29.11.03


Rumo ao pós modernismo total: uma imagem histórica
do onze lusitano que derrotou a URSS com a ajuda de
um árbitro mais português que o Dimas Teixeira.

O Milagre da Qualificação (1-Euro 84)
por Augusto Justo, astronauta

A 27 de Abril de 1983, a selecção de todos nós entrava, nervosa, no mítico Estádio Lenine em Moscovo, para defrontar a sua congénere soviética, em mais um jogo de campanha para o Euro 84. Andropov, secretário geral do PCUS, soltava, do alto da sua tribuna presidencial, um pouco diplomata "está no papo". A noite estava gelada para os comandados de Otto Glória, a saber, Bento; Pietra, Humberto Coelho, Bastos Lopes e João Cardoso; Festas (Costa), Carlos Manuel, Alves e Jaime Pacheco; Gomes e Nené.

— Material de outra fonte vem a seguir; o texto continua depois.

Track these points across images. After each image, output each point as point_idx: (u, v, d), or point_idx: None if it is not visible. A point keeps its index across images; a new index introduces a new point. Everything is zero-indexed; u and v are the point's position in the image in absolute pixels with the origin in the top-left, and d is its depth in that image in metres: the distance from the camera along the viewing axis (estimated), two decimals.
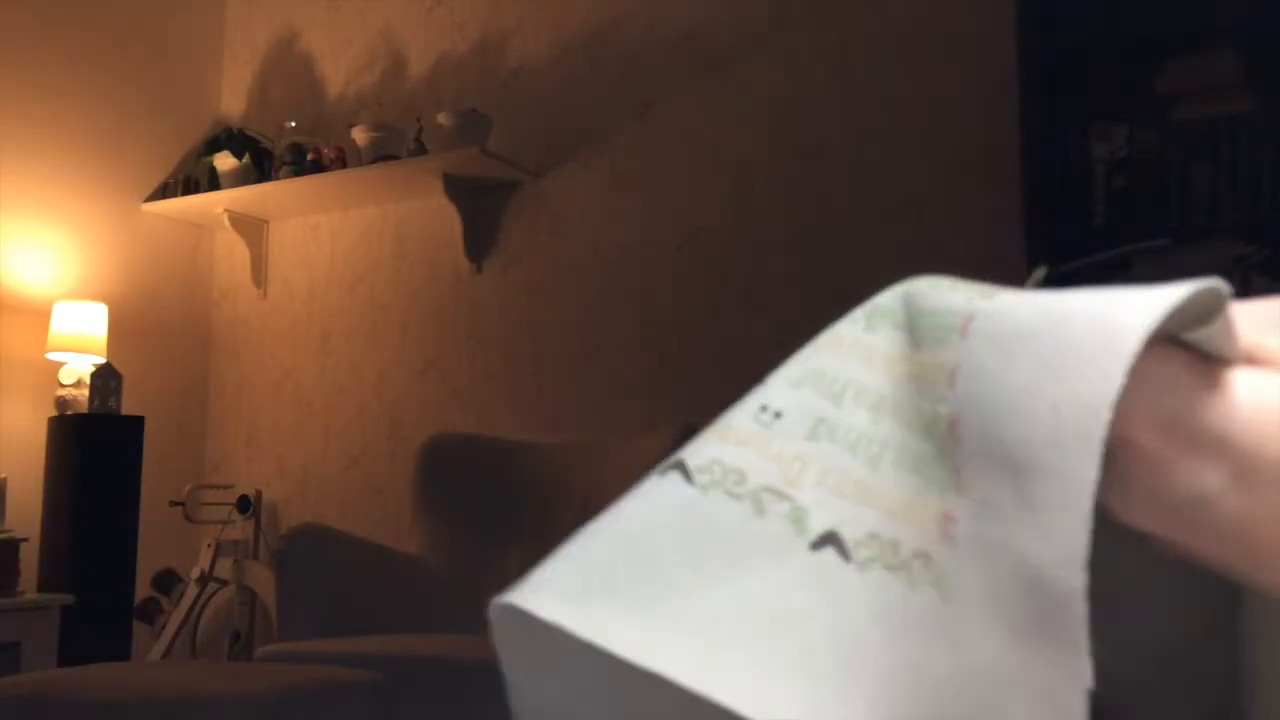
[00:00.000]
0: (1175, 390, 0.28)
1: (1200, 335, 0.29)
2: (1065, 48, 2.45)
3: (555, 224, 3.40)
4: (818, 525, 0.34)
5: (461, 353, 3.52)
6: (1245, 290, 2.26)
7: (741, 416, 0.37)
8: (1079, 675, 0.26)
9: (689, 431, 2.77)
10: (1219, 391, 0.28)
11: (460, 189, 3.44)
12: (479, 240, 3.51)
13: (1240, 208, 2.29)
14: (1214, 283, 0.28)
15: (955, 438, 0.32)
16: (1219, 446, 0.28)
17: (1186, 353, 0.29)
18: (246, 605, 3.48)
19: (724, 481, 0.35)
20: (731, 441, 0.36)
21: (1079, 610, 0.26)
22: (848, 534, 0.34)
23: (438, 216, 3.57)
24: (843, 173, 2.98)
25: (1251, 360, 0.29)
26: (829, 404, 0.36)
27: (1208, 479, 0.28)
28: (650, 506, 0.35)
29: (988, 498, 0.30)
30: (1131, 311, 0.28)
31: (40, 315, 3.39)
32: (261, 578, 3.38)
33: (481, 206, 3.50)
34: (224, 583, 3.46)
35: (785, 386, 0.37)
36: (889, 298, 0.38)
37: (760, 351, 3.03)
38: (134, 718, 1.70)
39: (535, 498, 2.94)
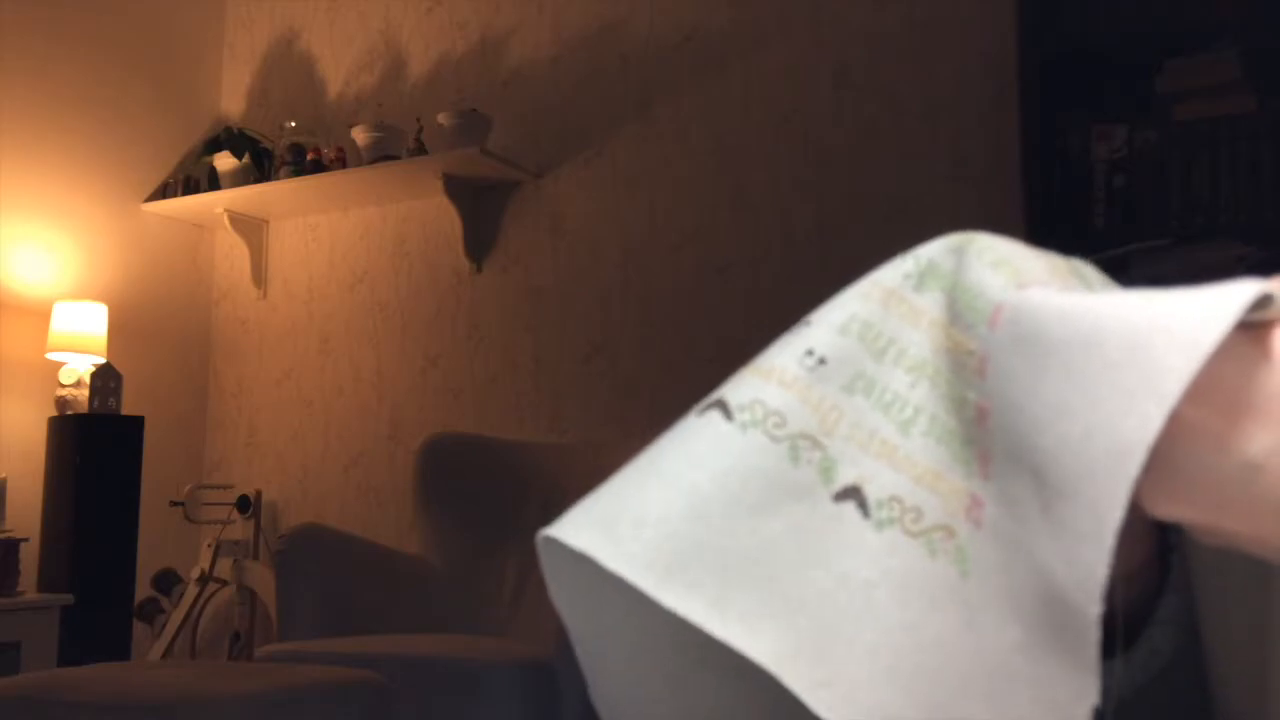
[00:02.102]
0: (1221, 360, 0.28)
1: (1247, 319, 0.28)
2: (1065, 48, 2.45)
3: (555, 224, 3.40)
4: (842, 478, 0.35)
5: (461, 353, 3.52)
6: None
7: (786, 357, 0.37)
8: (1086, 692, 0.27)
9: None
10: (1265, 356, 0.28)
11: (460, 189, 3.44)
12: (479, 240, 3.51)
13: (1240, 208, 2.29)
14: (1260, 291, 0.27)
15: (984, 426, 0.32)
16: (1267, 409, 0.27)
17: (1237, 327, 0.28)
18: (246, 605, 3.48)
19: (764, 423, 0.36)
20: (774, 382, 0.37)
21: (1092, 635, 0.26)
22: (870, 491, 0.34)
23: (438, 216, 3.57)
24: (843, 173, 2.98)
25: None
26: (870, 359, 0.36)
27: (1256, 444, 0.27)
28: (685, 442, 0.36)
29: (1013, 496, 0.30)
30: (1173, 348, 0.26)
31: (40, 315, 3.39)
32: (261, 578, 3.38)
33: (481, 206, 3.50)
34: (224, 583, 3.46)
35: (832, 332, 0.37)
36: (942, 255, 0.37)
37: (759, 352, 3.03)
38: (134, 718, 1.70)
39: (535, 498, 2.93)
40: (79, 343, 3.33)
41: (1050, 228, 2.38)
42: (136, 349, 3.68)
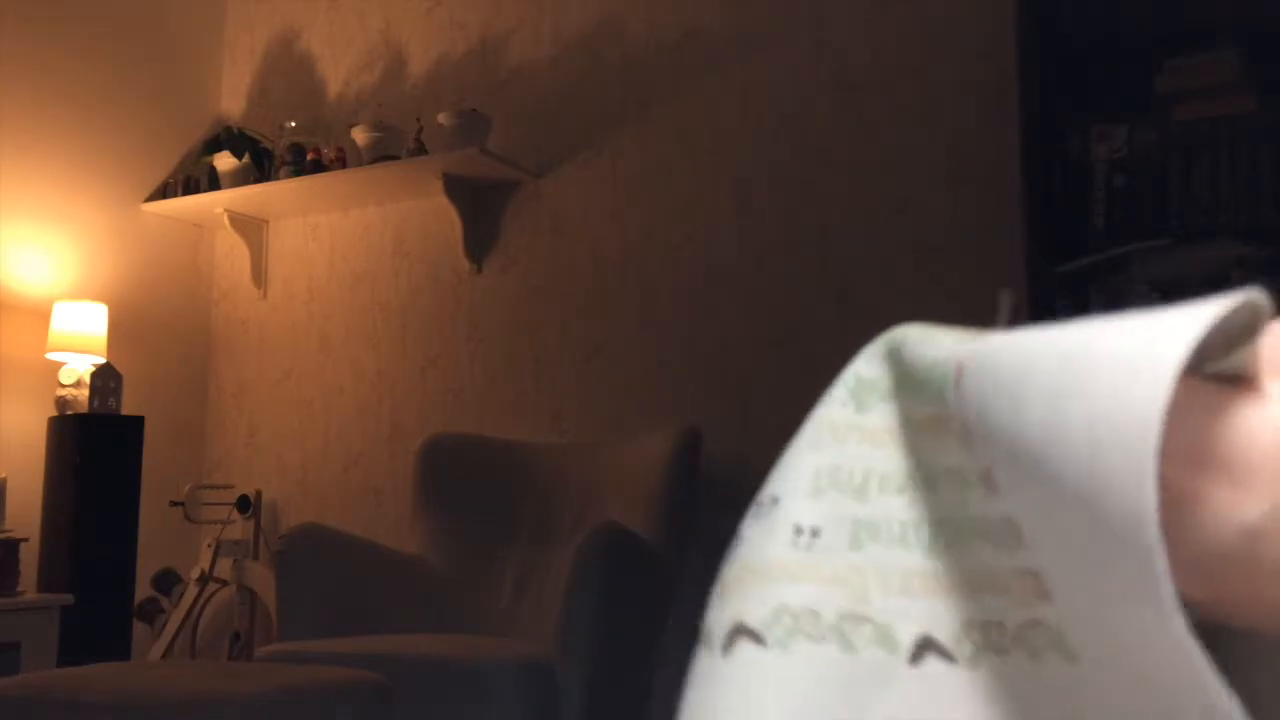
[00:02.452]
0: (1202, 417, 0.26)
1: (1231, 361, 0.27)
2: (1065, 48, 2.45)
3: (555, 224, 3.40)
4: (906, 637, 0.31)
5: (461, 353, 3.52)
6: None
7: (777, 547, 0.33)
8: (1215, 695, 0.24)
9: (689, 431, 2.77)
10: (1245, 411, 0.26)
11: (460, 189, 3.44)
12: (479, 240, 3.51)
13: (1240, 208, 2.29)
14: (1249, 298, 0.26)
15: (993, 487, 0.29)
16: (1254, 473, 0.26)
17: (1213, 381, 0.27)
18: (246, 605, 3.48)
19: (801, 628, 0.32)
20: (782, 579, 0.32)
21: (1169, 595, 0.24)
22: (941, 634, 0.31)
23: (438, 216, 3.57)
24: (843, 173, 2.97)
25: None
26: (856, 503, 0.33)
27: (1254, 508, 0.26)
28: (725, 696, 0.31)
29: (1050, 535, 0.28)
30: (1158, 339, 0.25)
31: (40, 315, 3.39)
32: (261, 578, 3.38)
33: (481, 206, 3.50)
34: (224, 583, 3.46)
35: (806, 499, 0.33)
36: (869, 367, 0.34)
37: (760, 351, 3.03)
38: (134, 718, 1.70)
39: (535, 498, 2.93)
40: (79, 343, 3.33)
41: (1050, 228, 2.38)
42: (136, 349, 3.68)
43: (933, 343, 0.32)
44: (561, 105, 3.42)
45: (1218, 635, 0.28)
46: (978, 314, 0.59)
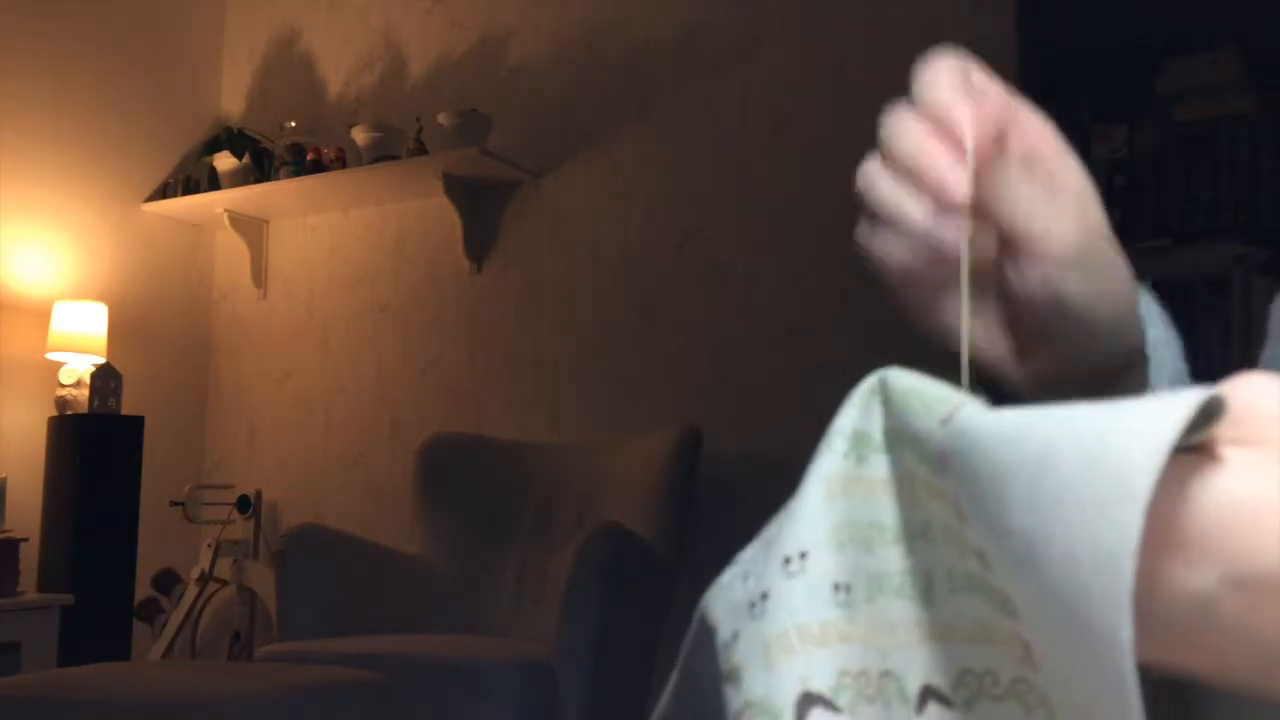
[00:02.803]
0: (1163, 499, 0.26)
1: (1196, 437, 0.27)
2: (1065, 48, 2.45)
3: (555, 224, 3.40)
4: (912, 688, 0.32)
5: (461, 353, 3.52)
6: (1246, 290, 2.25)
7: (822, 606, 0.33)
8: None
9: (689, 431, 2.77)
10: (1198, 482, 0.26)
11: (460, 189, 3.44)
12: (479, 240, 3.51)
13: (1240, 208, 2.29)
14: (1212, 397, 0.26)
15: (986, 566, 0.30)
16: (1205, 541, 0.26)
17: (1177, 453, 0.27)
18: (246, 605, 3.48)
19: (861, 691, 0.32)
20: (837, 642, 0.32)
21: None
22: (938, 681, 0.32)
23: (438, 216, 3.57)
24: (843, 173, 2.96)
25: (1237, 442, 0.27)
26: (865, 555, 0.33)
27: (1206, 576, 0.26)
28: None
29: (1039, 632, 0.28)
30: (1134, 448, 0.25)
31: (40, 315, 3.39)
32: (261, 578, 3.38)
33: (481, 206, 3.50)
34: (224, 583, 3.46)
35: (835, 552, 0.33)
36: (862, 419, 0.34)
37: (760, 352, 3.03)
38: (134, 718, 1.70)
39: (535, 498, 2.94)
40: (79, 343, 3.33)
41: None
42: (136, 349, 3.68)
43: (917, 408, 0.32)
44: (561, 105, 3.42)
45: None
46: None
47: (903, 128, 0.46)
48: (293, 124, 3.77)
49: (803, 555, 0.33)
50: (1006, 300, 0.50)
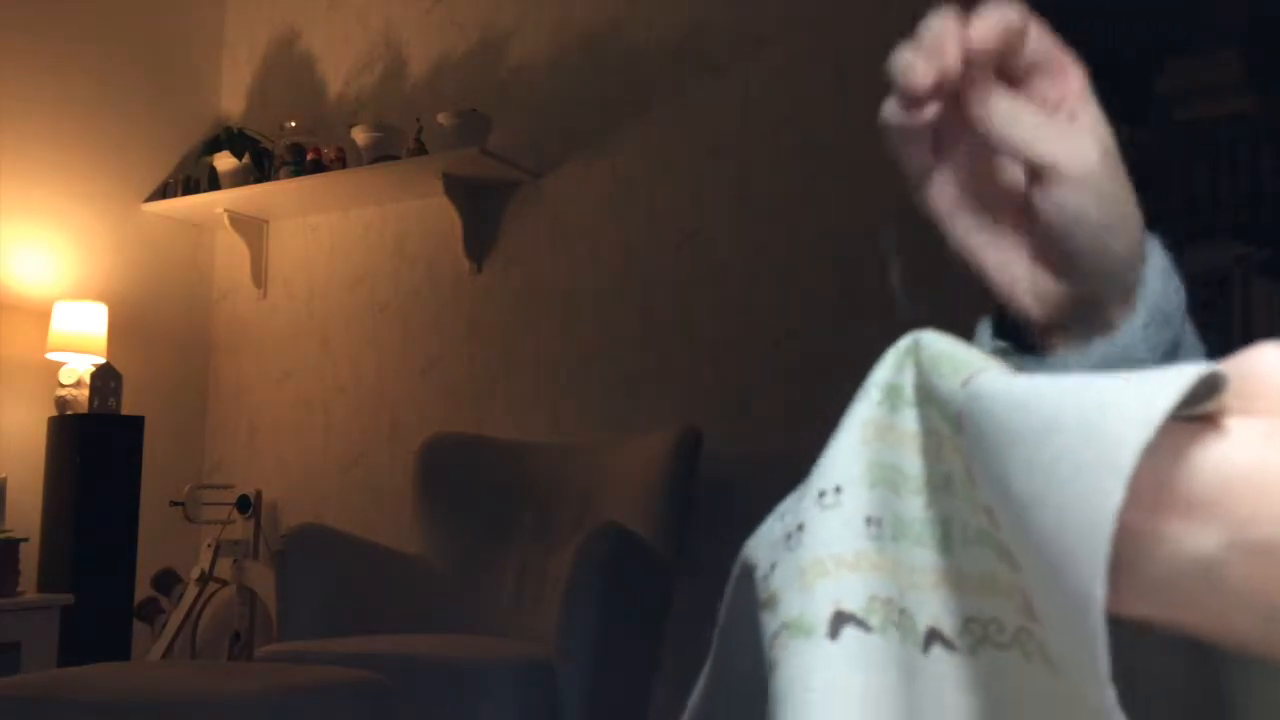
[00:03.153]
0: (1164, 460, 0.27)
1: (1201, 408, 0.28)
2: (1065, 48, 2.45)
3: (555, 224, 3.40)
4: (921, 628, 0.34)
5: (461, 353, 3.52)
6: (1245, 290, 2.25)
7: (855, 536, 0.35)
8: None
9: (689, 431, 2.77)
10: (1205, 448, 0.27)
11: (460, 189, 3.44)
12: (479, 240, 3.51)
13: (1240, 208, 2.29)
14: (1210, 373, 0.27)
15: (993, 523, 0.32)
16: (1210, 506, 0.27)
17: (1182, 420, 0.28)
18: (246, 605, 3.48)
19: (889, 617, 0.34)
20: (869, 570, 0.34)
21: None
22: (945, 627, 0.34)
23: (438, 216, 3.57)
24: (843, 173, 2.97)
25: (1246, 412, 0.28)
26: (895, 497, 0.35)
27: (1209, 540, 0.27)
28: (854, 680, 0.33)
29: (1035, 586, 0.30)
30: (1124, 421, 0.27)
31: (40, 315, 3.39)
32: (261, 578, 3.38)
33: (481, 206, 3.50)
34: (224, 583, 3.46)
35: (867, 489, 0.35)
36: (895, 374, 0.36)
37: (760, 351, 3.03)
38: (134, 718, 1.70)
39: (535, 498, 2.94)
40: (79, 343, 3.33)
41: None
42: (136, 349, 3.68)
43: (945, 370, 0.34)
44: (561, 105, 3.41)
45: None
46: (977, 314, 0.60)
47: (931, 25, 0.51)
48: (293, 124, 3.77)
49: (838, 489, 0.35)
50: (1035, 235, 0.52)
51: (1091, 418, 0.27)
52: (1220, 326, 2.26)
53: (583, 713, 2.25)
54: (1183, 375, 0.27)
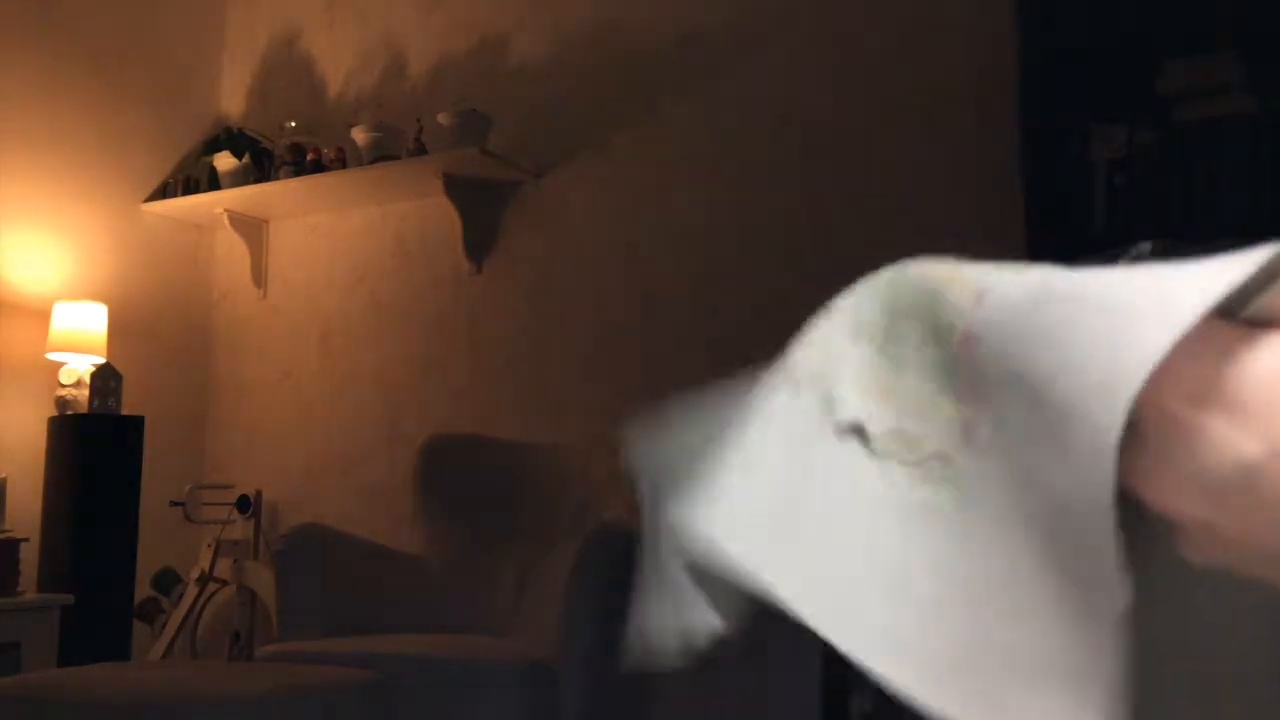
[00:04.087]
0: (1213, 357, 0.27)
1: (1257, 307, 0.28)
2: (1065, 48, 2.45)
3: (555, 224, 3.40)
4: (844, 415, 0.37)
5: (461, 353, 3.52)
6: None
7: (835, 333, 0.40)
8: (1112, 602, 0.27)
9: None
10: (1255, 355, 0.27)
11: (460, 189, 3.44)
12: (479, 240, 3.51)
13: (1240, 208, 2.29)
14: (1274, 258, 0.27)
15: (970, 352, 0.32)
16: (1255, 412, 0.27)
17: (1231, 323, 0.28)
18: (246, 605, 3.48)
19: (807, 380, 0.40)
20: (820, 348, 0.40)
21: (1109, 548, 0.27)
22: (872, 428, 0.36)
23: (438, 216, 3.56)
24: (843, 173, 2.97)
25: None
26: (857, 338, 0.39)
27: (1253, 446, 0.26)
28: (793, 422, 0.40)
29: (1008, 418, 0.31)
30: (1185, 289, 0.27)
31: (40, 315, 3.39)
32: (261, 578, 3.38)
33: (481, 206, 3.50)
34: (224, 583, 3.46)
35: (839, 324, 0.40)
36: (870, 308, 0.39)
37: (759, 352, 3.03)
38: (134, 718, 1.70)
39: (535, 498, 2.94)
40: (79, 343, 3.33)
41: (1050, 228, 2.38)
42: (136, 349, 3.68)
43: (953, 292, 0.35)
44: (561, 105, 3.41)
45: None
46: None
47: None
48: (293, 124, 3.77)
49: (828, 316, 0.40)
50: None
51: (1146, 284, 0.28)
52: None
53: (583, 713, 2.25)
54: (1248, 259, 0.27)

O resultado - cilíndrico - deixava margem para poucas dúvidas sobre quem iria ao Euro. A URSS matava Portugal com um categórico 5-0, numa aplicação exemplar da famosa "geometria do futebol soviético da escola de Lobanovsky". O treinador ucraniano apenas no quinto golo soltou um esgar de felicidade, ao levar a mão ao cachaço. Era assim Valery: um cerebral.
De malas aviadas para Lisboa, a comitiva portuguesa regressava convencida de que só um milagre os levaria ao Euro. E foi isso que aconteceu. Primeiro, Otto Glória abandona o comando da selecção e é substituido por Fernando Cabrita e uma obscura equipa técnica gestora de tensões entre SLB, FCP e SCP. Depois... depois veio o 13 de Novembro. O estádio da Luz num ambiente festivo de pós verão de S. Martinho recebia dois onzes, logo um vinte e dois, ambos a um passo da qualificação. E o milagre ali tão perto, nas mãos de Bento e nos pés de Lima Pereira, João Pinto, Eurico, Inácio; José Luís, Carlos Manuel, Jaime Pacheco e Chalana (Shéu); Gomes e Jordão. Nando Chalana, farta cabeleira, bigode pós moderno e um drible estonteante deambula pela esquerda, flutua rumo à área. Ninguém o pára. Ninguém? Ninguém, excepto o romeiro Demianenko, com uma falta cometida a cerca de 3 ou 9 metros da área de rigor. O árbitro vacila e aponta penalty. Hilariedade geral no Estádio da Luz, grita-se milagre, milagre! e Rui Jordão - agora pintor - corre para a bola e fuzila o lendário Dasaev. Golo de Portugal. Assim, seco como o comentário do Rui Tovar. França, aí vamos nós. "Foi milagre", disse eu. "Nem penses", disse-me o meu primo lusoviético Vassily Justo: "A pravda é que a URSS é sempre gamada quando joga no ocidente", concluiu.